1. ## Limits

1. lim {(1+1/x)^x} as x->0

2. lim{(a^x - 1)/x} as x->(+infinity), a>1

Dear friends,
Please try them out without using L'Hopital's rule.

2. Hello, nirmalya basu!

I can help with #1 if you are allowed to use L'Hopital . . .

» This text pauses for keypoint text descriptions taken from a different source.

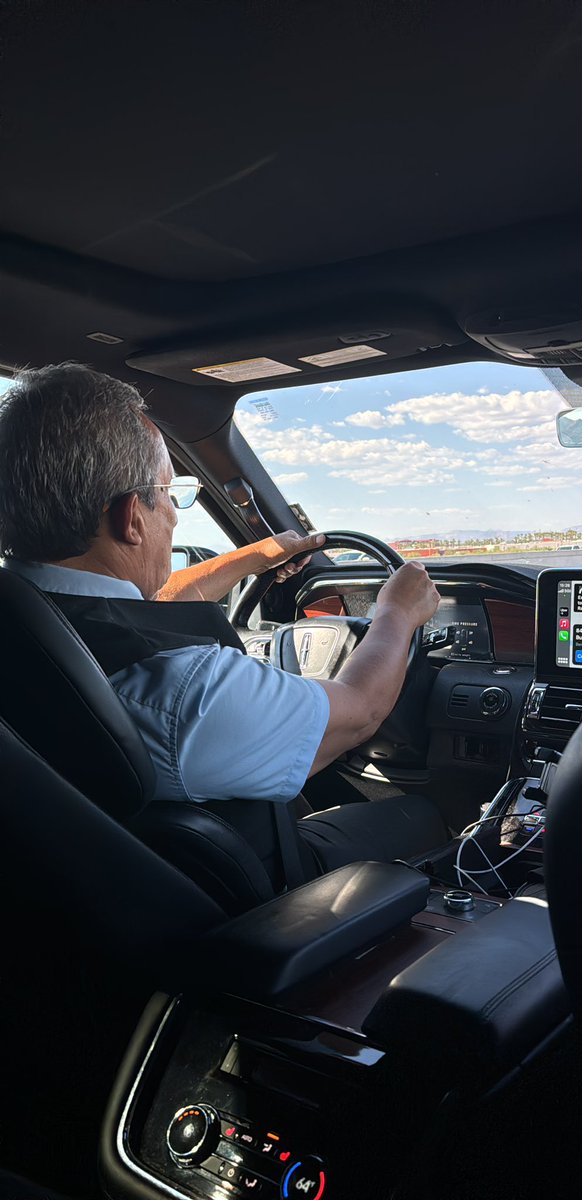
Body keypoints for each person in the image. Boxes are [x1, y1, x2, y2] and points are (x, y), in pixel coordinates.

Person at [0, 363, 446, 878]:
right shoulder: (183, 688)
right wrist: (398, 611)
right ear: (131, 518)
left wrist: (254, 557)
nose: (173, 513)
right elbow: (361, 712)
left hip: (85, 897)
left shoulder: (37, 622)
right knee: (423, 814)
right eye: (168, 493)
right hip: (250, 910)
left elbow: (143, 603)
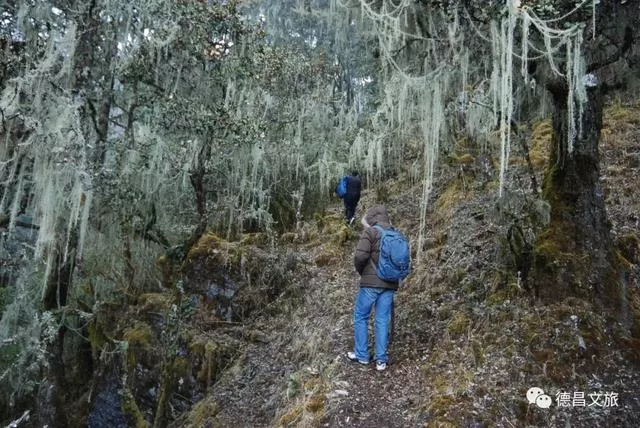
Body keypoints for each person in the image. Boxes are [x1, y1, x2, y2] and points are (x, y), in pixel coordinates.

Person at [347, 205, 398, 371]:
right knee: (382, 320)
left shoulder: (371, 232)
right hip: (390, 284)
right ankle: (381, 360)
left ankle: (362, 355)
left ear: (372, 218)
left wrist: (363, 272)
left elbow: (360, 256)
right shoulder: (395, 233)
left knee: (361, 315)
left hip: (370, 283)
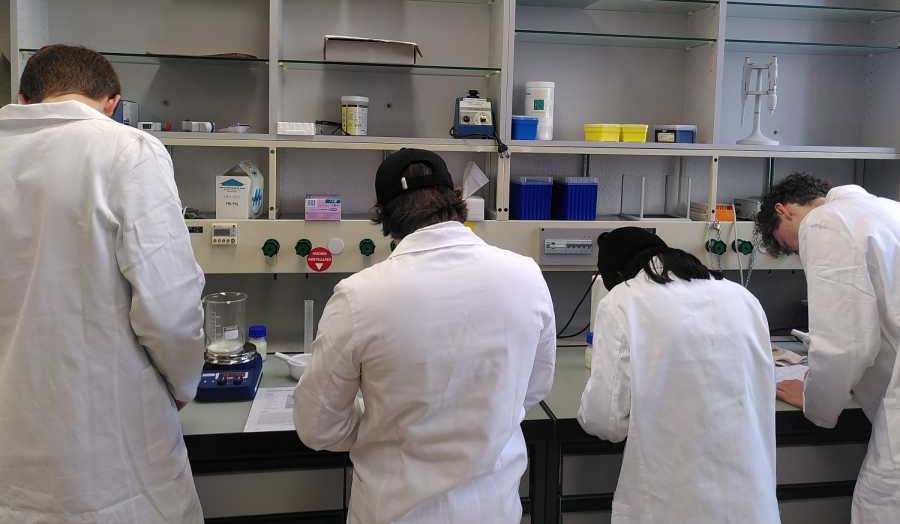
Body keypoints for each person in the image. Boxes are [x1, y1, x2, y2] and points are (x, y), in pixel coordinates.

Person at [0, 45, 206, 524]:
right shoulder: (125, 150)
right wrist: (183, 382)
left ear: (24, 100)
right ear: (113, 103)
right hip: (107, 461)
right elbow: (168, 305)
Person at [294, 148, 556, 524]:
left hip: (396, 512)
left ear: (384, 217)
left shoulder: (360, 296)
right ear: (456, 201)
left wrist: (383, 421)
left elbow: (318, 427)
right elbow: (533, 388)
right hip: (494, 511)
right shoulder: (526, 275)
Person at [578, 227, 780, 524]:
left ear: (618, 273)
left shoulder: (624, 300)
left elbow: (605, 421)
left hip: (671, 504)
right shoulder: (742, 296)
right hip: (751, 503)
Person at [757, 172, 900, 523]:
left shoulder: (823, 223)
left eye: (786, 243)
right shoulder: (888, 210)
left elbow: (845, 346)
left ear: (784, 211)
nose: (795, 250)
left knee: (881, 505)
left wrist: (815, 402)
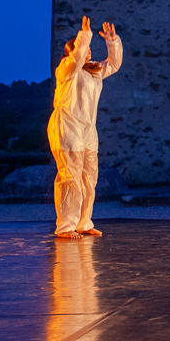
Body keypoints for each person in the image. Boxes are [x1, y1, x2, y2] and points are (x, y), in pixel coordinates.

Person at [48, 16, 122, 238]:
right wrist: (85, 35)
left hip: (87, 129)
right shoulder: (65, 69)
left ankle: (83, 222)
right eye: (84, 47)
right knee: (70, 176)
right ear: (72, 51)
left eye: (89, 47)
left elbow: (114, 64)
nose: (88, 50)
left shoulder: (94, 71)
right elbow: (76, 58)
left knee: (89, 177)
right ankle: (65, 226)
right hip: (67, 126)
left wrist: (112, 41)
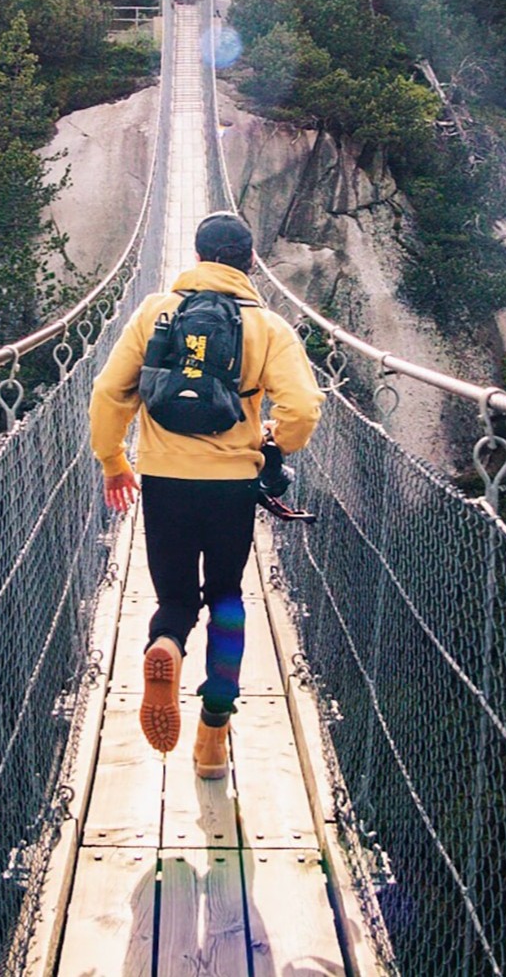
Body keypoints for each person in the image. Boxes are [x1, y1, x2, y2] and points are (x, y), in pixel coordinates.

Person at [89, 212, 322, 776]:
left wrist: (114, 461)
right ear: (249, 262)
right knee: (226, 599)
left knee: (174, 599)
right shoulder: (268, 327)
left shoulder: (154, 312)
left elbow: (108, 391)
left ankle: (165, 643)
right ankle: (213, 735)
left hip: (164, 481)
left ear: (196, 259)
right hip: (231, 488)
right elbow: (302, 409)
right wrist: (273, 442)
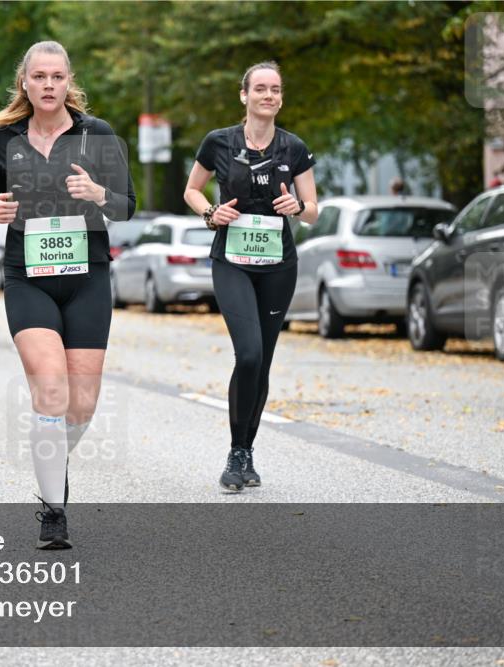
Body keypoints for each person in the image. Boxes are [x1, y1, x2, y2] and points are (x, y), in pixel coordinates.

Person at [0, 41, 135, 549]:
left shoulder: (98, 135)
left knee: (81, 405)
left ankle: (50, 456)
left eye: (57, 77)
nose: (48, 85)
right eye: (39, 77)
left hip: (87, 276)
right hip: (28, 275)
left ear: (69, 82)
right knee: (50, 391)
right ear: (24, 83)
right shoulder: (6, 139)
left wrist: (99, 195)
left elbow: (127, 206)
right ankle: (53, 511)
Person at [183, 61, 319, 492]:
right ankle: (235, 453)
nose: (268, 96)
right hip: (232, 262)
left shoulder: (293, 147)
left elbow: (313, 210)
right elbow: (191, 189)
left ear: (281, 98)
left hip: (278, 266)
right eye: (260, 88)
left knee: (263, 362)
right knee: (249, 355)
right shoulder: (219, 142)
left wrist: (298, 207)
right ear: (244, 95)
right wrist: (211, 212)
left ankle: (245, 453)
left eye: (275, 89)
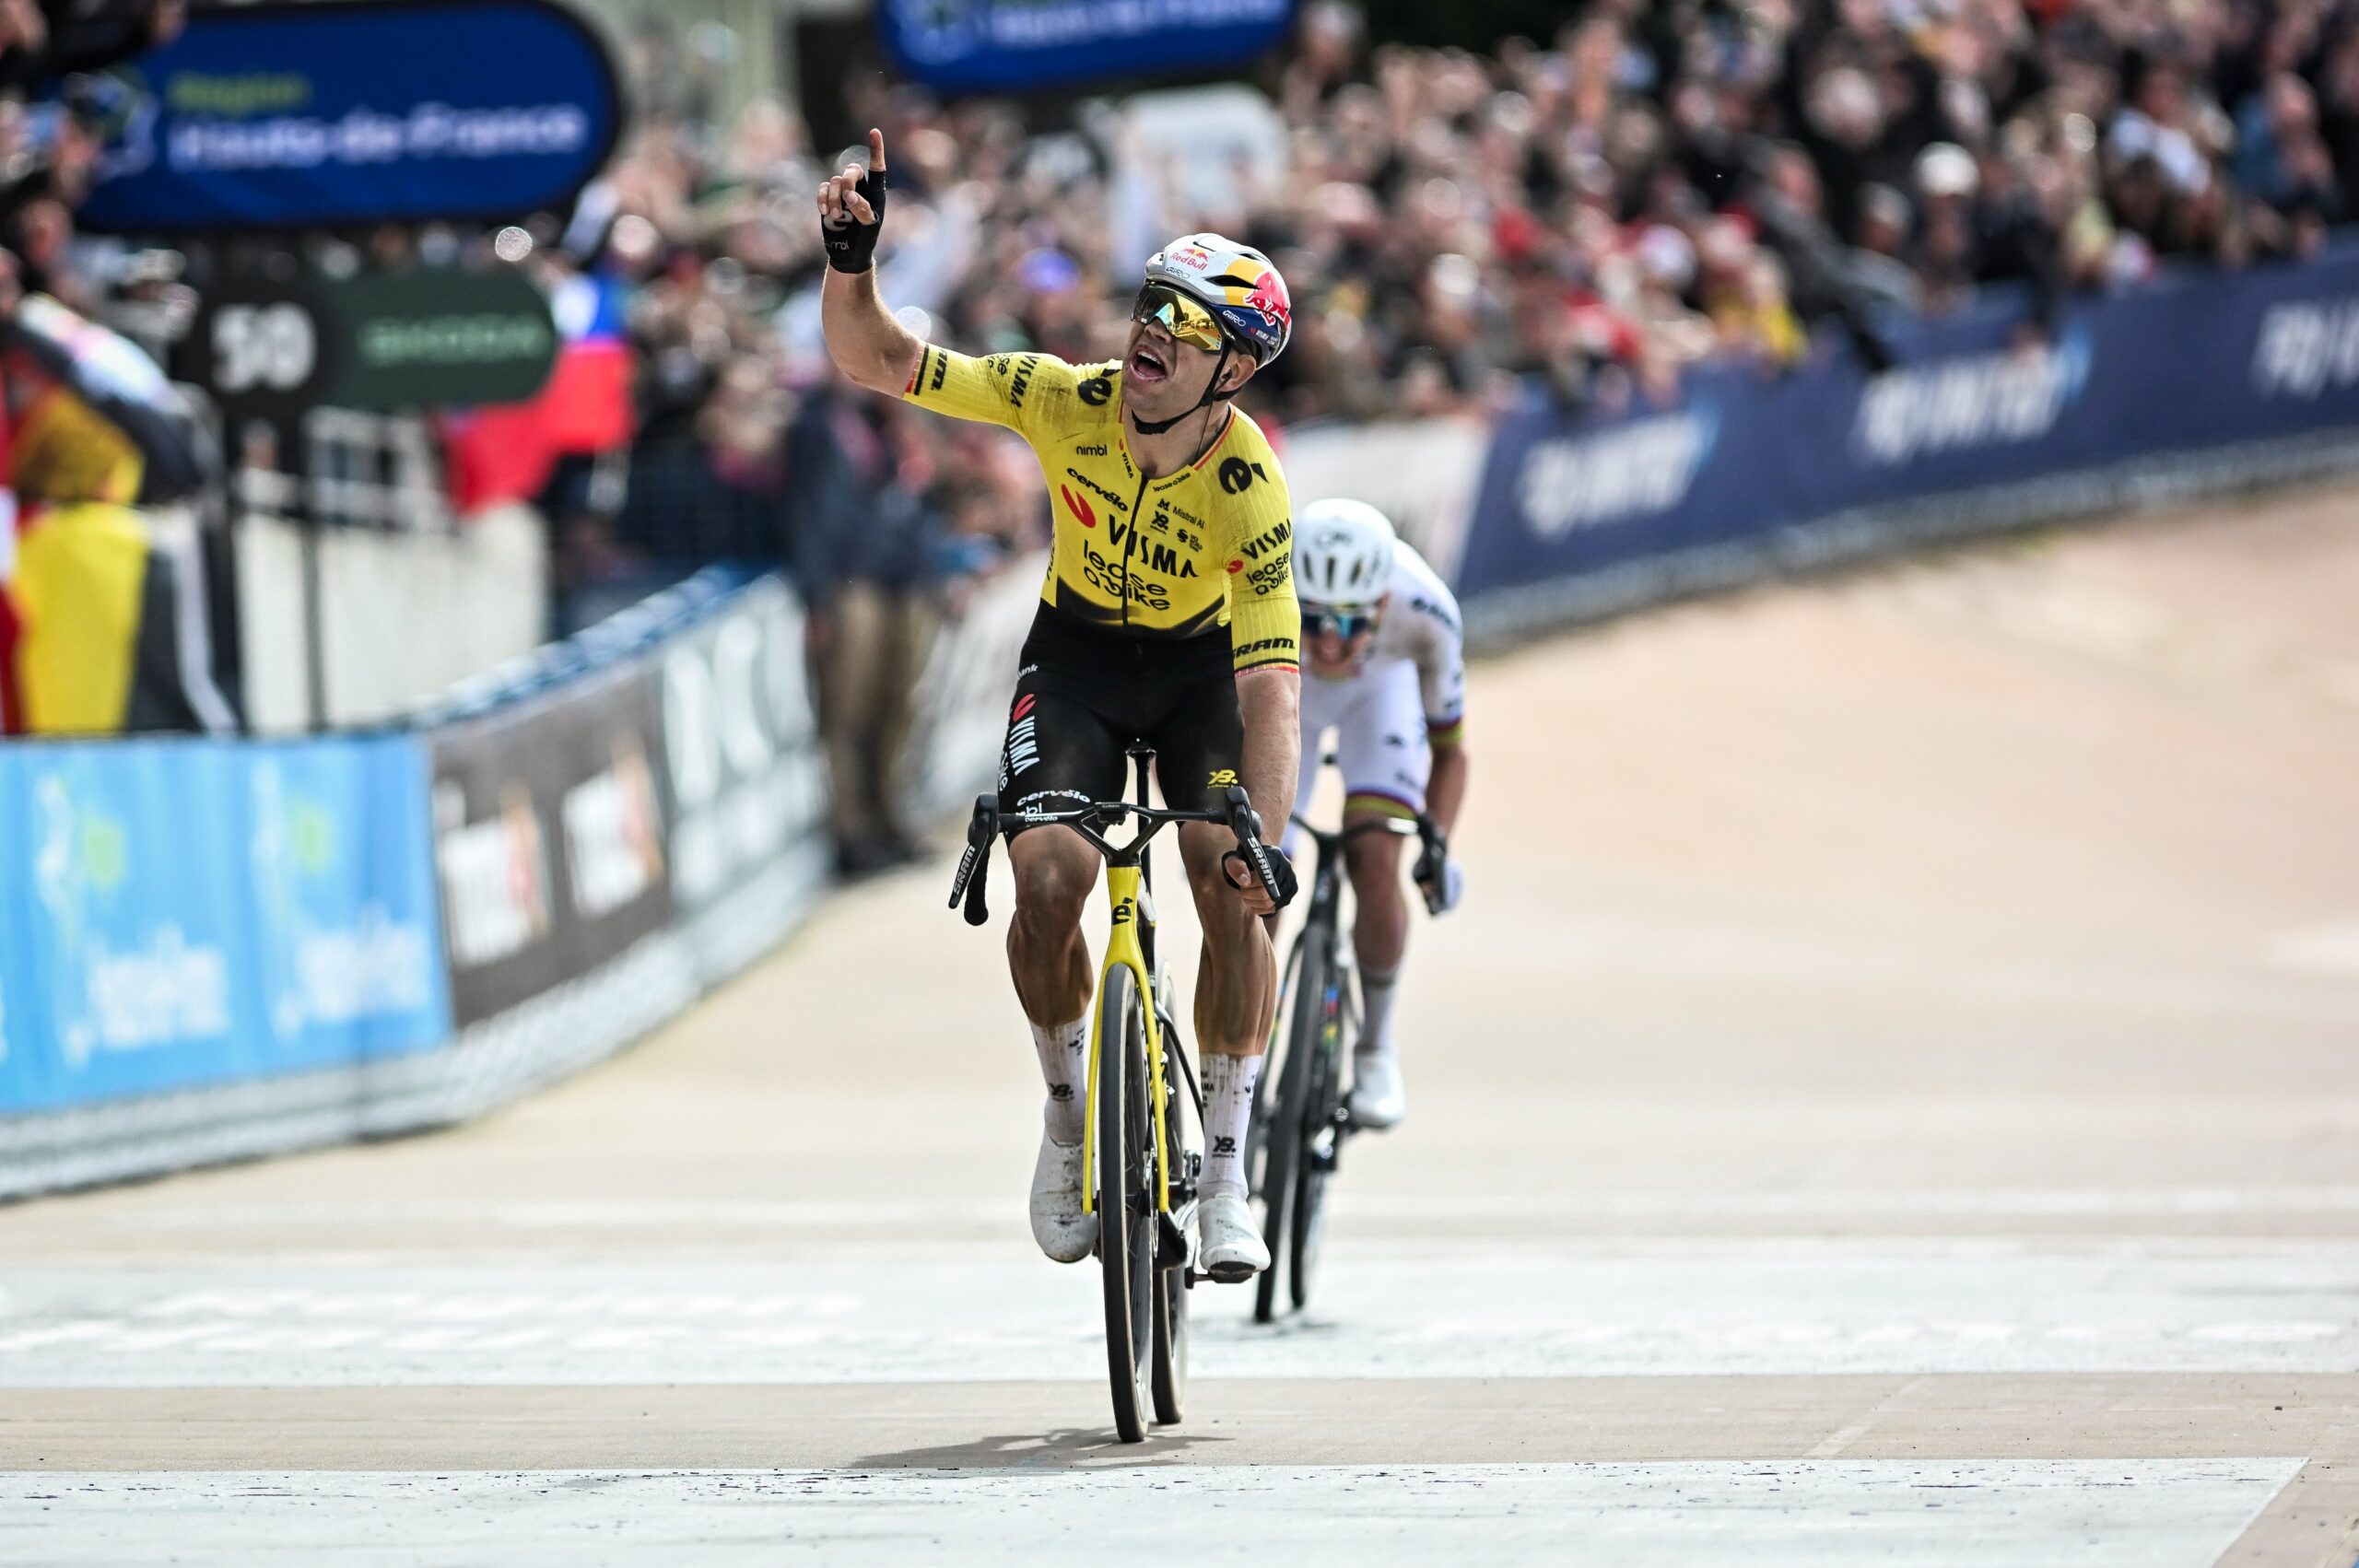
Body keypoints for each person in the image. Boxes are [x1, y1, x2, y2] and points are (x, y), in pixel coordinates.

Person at [817, 131, 1302, 1281]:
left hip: (1200, 677)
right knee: (1044, 884)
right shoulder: (1061, 397)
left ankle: (1225, 1169)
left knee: (1229, 887)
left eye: (1187, 324)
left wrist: (1266, 844)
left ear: (1233, 372)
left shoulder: (1249, 488)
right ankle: (1070, 1110)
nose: (1152, 330)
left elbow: (1271, 687)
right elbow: (879, 359)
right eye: (1151, 303)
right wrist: (850, 260)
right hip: (1077, 659)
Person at [1286, 498, 1468, 1129]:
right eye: (1312, 618)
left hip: (1381, 692)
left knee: (1374, 855)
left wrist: (1436, 844)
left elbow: (1450, 752)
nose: (1329, 640)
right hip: (1288, 690)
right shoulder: (1258, 582)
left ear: (1382, 604)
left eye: (1347, 620)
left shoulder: (1427, 608)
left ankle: (1375, 1047)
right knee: (1260, 869)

$\displaystyle 1)\;\;\lim_{x\to0}\left(1 + \frac{1}{x}\right)^x$

Let $\displaystyle y\;=\;\left(1 + \frac{1}{x}\right)^x$

Take logs: .$\displaystyle \ln y\;=\;\ln\left(1 + \frac{1}{x}\right)^x \;= \;x\cdot\ln\left(1 + \frac{1}{x}\right)$

Let $\displaystyle x = \frac{1}{u}$ . . . Note that, if $\displaystyle x\to0$, then $\displaystyle u \to \infty$

We have: .$\displaystyle \ln y \;= \;\frac{1}{u}\ln(1 + u)\;= \;\frac{\ln(1 + u)}{u}$

If $\displaystyle u\to\infty$, we have the indeterminate form: $\displaystyle \frac{\infty}{\infty}$
. . Hence, we may use L'Hopital.

Then we have: .$\displaystyle \ln y\;=\;\frac{\frac{1}{1 + u}}{1}\;=\;\frac{1}{1 + u}$

Hence: .$\displaystyle \lim_{u\to\infty}(\ln y) \;= \;\lim_{u\to\infty}\left(\frac{1}{1 + u}\right)\;=\;0$

Since $\displaystyle \lim_{u\to\infty}(\ln y)\:=\:0$, then $\displaystyle \lim_{u\to\infty} y \:=\:e^0 \:=\:1$

Therefore: .$\displaystyle \lim_{x\to\0}\left(1 + \frac{1}{x}\right)^x\;=\;1$

3. Originally Posted by Soroban
Hello, nirmalya basu!

I can help with #1 if you are allowed to use L'Hopital . . .
There is still another detail missing. You assumed the limit exists! (You probably realized that, right? You just did not mention it cuz to make your work easier to follow).